An egg? you ask. Yes. I've hit the stage in pregnancy where when I'm standing up, I look like Humpty Dumpty with skinny pretzel legs (skinny at least in comparison to the rest of me). It's no better when I sit down, really, because I've already got that whole bullfrog look going on, wherein my belly sits on my lap, my boobs sit on my belly, and my chin sits on my boobs. And I can still put my pants on one leg at a time like anybody, only I can't just pull my knees straight up toward my chest and ploink them back down. Oh, no. I have to lift mine waaaay up and jut them FAR out to each side, around my watermelon belly. See? Bullfrog. Not that I'm complaining. I'm just sayin'.
What Questions Do You Have for My Answers, Part, What, Like Six or So?
AndiK's interested in some real Southern thangs, y'all.
I second the votes for top-ten boy baby names and the story of why you started blogging.
Did the boy names.

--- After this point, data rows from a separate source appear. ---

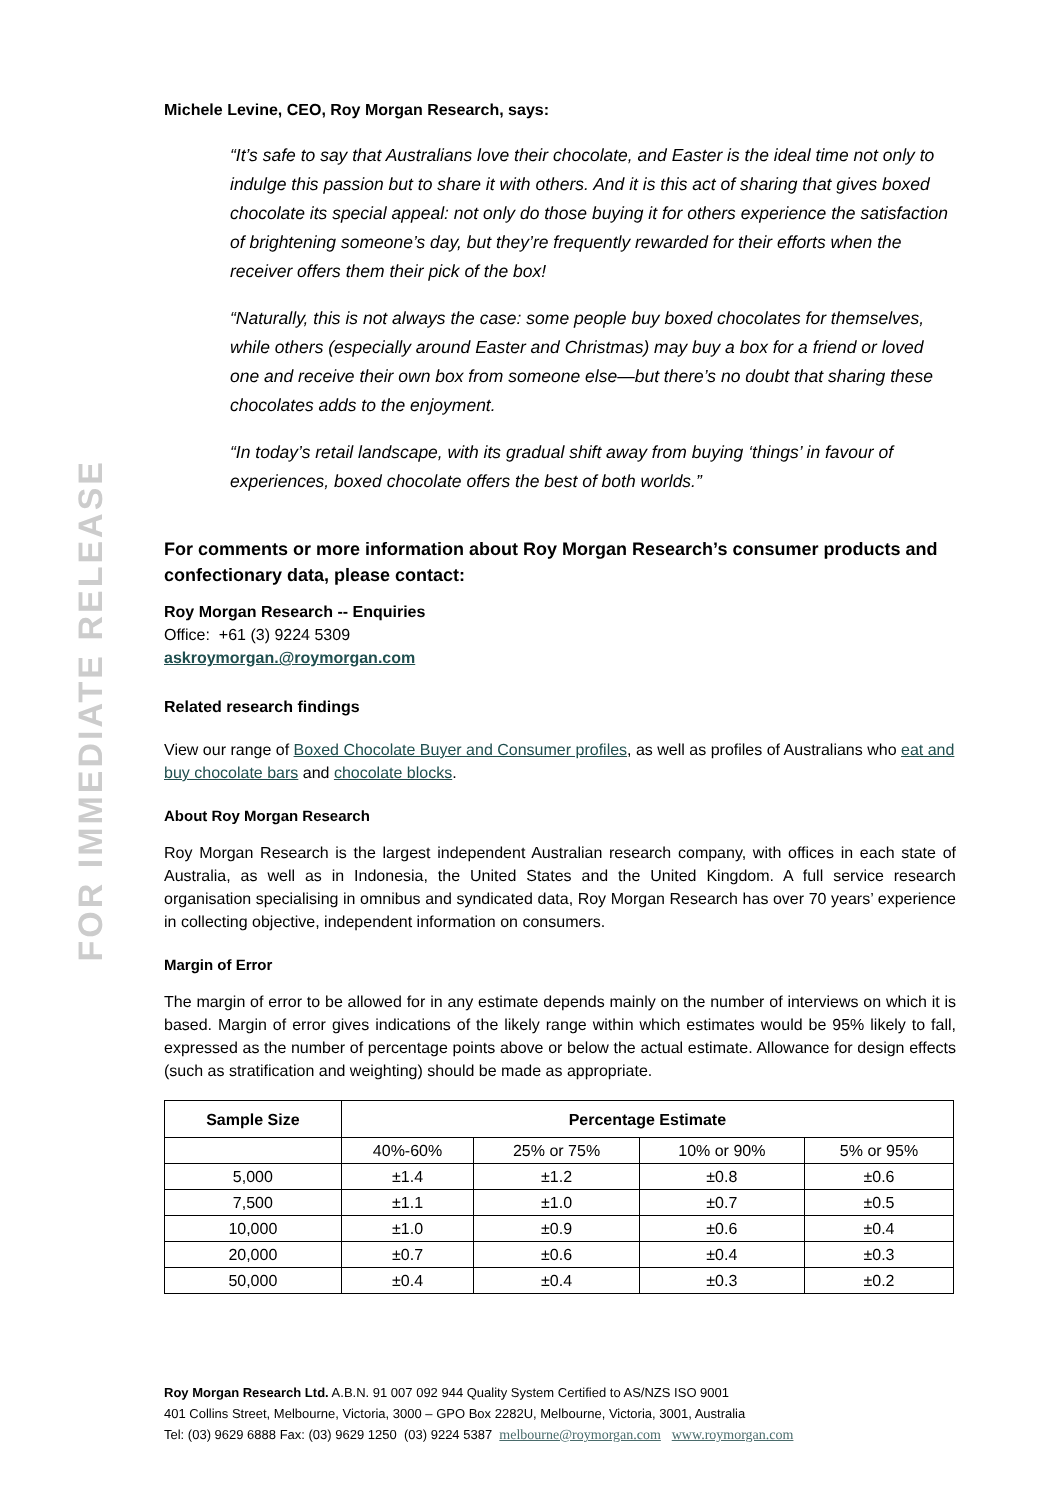FOR IMMEDIATE RELEASE
Michele Levine, CEO, Roy Morgan Research, says:
“It’s safe to say that Australians love their chocolate, and Easter is the ideal time not only to indulge this passion but to share it with others. And it is this act of sharing that gives boxed chocolate its special appeal: not only do those buying it for others experience the satisfaction of brightening someone’s day, but they’re frequently rewarded for their efforts when the receiver offers them their pick of the box!
“Naturally, this is not always the case: some people buy boxed chocolates for themselves, while others (especially around Easter and Christmas) may buy a box for a friend or loved one and receive their own box from someone else—but there’s no doubt that sharing these chocolates adds to the enjoyment.
“In today’s retail landscape, with its gradual shift away from buying ‘things’ in favour of experiences, boxed chocolate offers the best of both worlds.”
For comments or more information about Roy Morgan Research’s consumer products and confectionary data, please contact:
Roy Morgan Research -- Enquiries
Office: +61 (3) 9224 5309
askroymorgan.@roymorgan.com
Related research findings
View our range of Boxed Chocolate Buyer and Consumer profiles, as well as profiles of Australians who eat and buy chocolate bars and chocolate blocks.
About Roy Morgan Research
Roy Morgan Research is the largest independent Australian research company, with offices in each state of Australia, as well as in Indonesia, the United States and the United Kingdom. A full service research organisation specialising in omnibus and syndicated data, Roy Morgan Research has over 70 years’ experience in collecting objective, independent information on consumers.
Margin of Error
The margin of error to be allowed for in any estimate depends mainly on the number of interviews on which it is based. Margin of error gives indications of the likely range within which estimates would be 95% likely to fall, expressed as the number of percentage points above or below the actual estimate. Allowance for design effects (such as stratification and weighting) should be made as appropriate.
| Sample Size | Percentage Estimate | | | |
| --- | --- | --- | --- | --- |
| | 40%-60% | 25% or 75% | 10% or 90% | 5% or 95% |
| 5,000 | ±1.4 | ±1.2 | ±0.8 | ±0.6 |
| 7,500 | ±1.1 | ±1.0 | ±0.7 | ±0.5 |
| 10,000 | ±1.0 | ±0.9 | ±0.6 | ±0.4 |
| 20,000 | ±0.7 | ±0.6 | ±0.4 | ±0.3 |
| 50,000 | ±0.4 | ±0.4 | ±0.3 | ±0.2 |
Roy Morgan Research Ltd. A.B.N. 91 007 092 944 Quality System Certified to AS/NZS ISO 9001
401 Collins Street, Melbourne, Victoria, 3000 – GPO Box 2282U, Melbourne, Victoria, 3001, Australia
Tel: (03) 9629 6888 Fax: (03) 9629 1250 (03) 9224 5387 melbourne@roymorgan.com www.roymorgan.com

Kinda did the why I started bloggin' but will do more next week.
And have you ever tried North Carolina BBQ? Thoughts?
M'kay. First, well of course I have! Don't be ridiculous. (And I meant that in a very loving and good-spirited way, AndiK.) Mama grew up in the Golden Cawner of SC (after a brief stay in Georgia), which is that northwestern Carolina-the-Lower sweet spot from which you can drive up into the North Carolina mountains in the bat of a pretty little eyelash. In South Carolina, we call it "Carolina Barbecue," and take full ownership of it like it was OUR idea, just as we also say, "Why James Taylor's from Carolina!" all puffed up and proud as if we formed him in our own two hands and breathed life into his lungs and inspired him our-very-own-selves to write "Carolina in My Mind."
For those of you who aren't from around those parts and aren't familiar with Carolina Q, allow me to 'splanify. To me, the Carolina modifier attached to barbecue indicates less sweet sauciness, in fact I'd characterize Carolina's version of this roasted porcine delight as downright tangy. I went and looked it up though 'cause y'all know me, my descriptions tend to lack grounding and specificity, and tend to lean heavily on ephemeral metaphor and whimsical imagery, which is all well and good, but even I know when you're tryin' to compare and contrast something as illusive as two different ways of cookin' up a little pig meat, it's best to employ some actual, you know, tangible facts. Here's what I found on eHow.com:
North Carolina barbecue is one of the most famous and beloved regional cuisines in all the fifty states. NC BBQ, as locals call it, cooks pig meat at quite low temperatures for up to 18 hours at a time. The barbecue style, which evolved over generations of tradition, uses little sauce and flavoring and instead brings out the flavor of the meat and fire.
Hmmm -- I see they got a completely unbiased North Carolinian to write that.
But despite the unmistakable and glaring prejudices implicit in this definition, it will do for my purposes. Only when I think of Carolina Q, I also tend to include mustard in my vision. If you buy you some Carolina BBQ sauce at a roadside stand in the mountains of North Carolina, it's quite yellow, and handsomely flecked with black pepper. But that's yet another log on the tangy fire, isn't it? So I won't quibble.
Now other regional BBQ-styles most definitely employ very slow methods of cooking like smoking and pit-roasting, so I'd question North Carolina claiming that as their own unique crowning glory. I would say that Carolina Q distinguishes itself most honestly by being less saucy and sweet, and more tangy and spicy than its cousins to the South and West, and that's what helps to spotlight the meat's flavor and smokiness. I am CERTAIN that there are Carolinians both Top and Bottom who would like to add their own perspectives on this matter, and those comments are WELCOME. Let us just remember to be kind and respectful, and let us also remember this certain, undeniable fact:
North Carolina may lay honest claim to great barbecue and even to James Taylor, but South Carolina's got the best football.
And what do you call those bugs whose bottoms light up? Fireflies or lightning bugs?
I call 'em lightnin' bugs. What in tarnation's a firefly? Sounds dangerous, to me.
Mama can't ever listen to this one without her own silver tear appearin'. That's some talent you got there, J.T.